[Saved entries]
*** Begin section ***

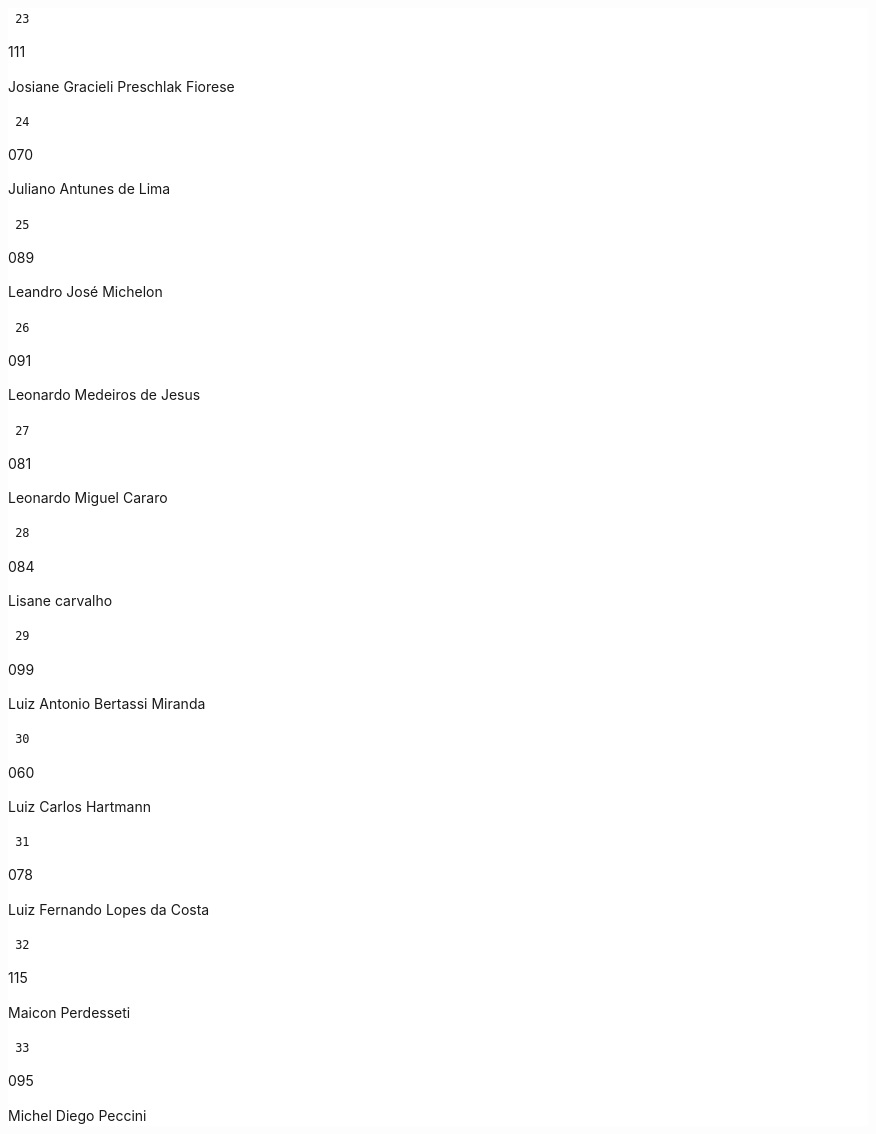      23

   111

   Josiane Gracieli Preschlak Fiorese

     24

   070

   Juliano Antunes de Lima

     25

   089

   Leandro José Michelon

     26

   091

   Leonardo Medeiros de Jesus

     27

   081

   Leonardo Miguel Cararo

     28

   084

   Lisane carvalho

     29

   099

   Luiz Antonio Bertassi Miranda

     30

   060

   Luiz Carlos Hartmann

     31

   078

   Luiz Fernando Lopes da Costa

     32

   115

   Maicon Perdesseti

     33

   095

   Michel Diego Peccini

*** End section ***

» Exercise
Rewrite the text of all the rows above, putting "Carvalho" in place of "carvalho" and keeping everything else the same. Leave the pictures out.

» Solution for this task
      23

   111

   Josiane Gracieli Preschlak Fiorese

     24

   070

   Juliano Antunes de Lima

     25

   089

   Leandro José Michelon

     26

   091

   Leonardo Medeiros de Jesus

     27

   081

   Leonardo Miguel Cararo

     28

   084

   Lisane Carvalho

     29

   099

   Luiz Antonio Bertassi Miranda

     30

   060

   Luiz Carlos Hartmann

     31

   078

   Luiz Fernando Lopes da Costa

     32

   115

   Maicon Perdesseti

     33

   095

   Michel Diego Peccini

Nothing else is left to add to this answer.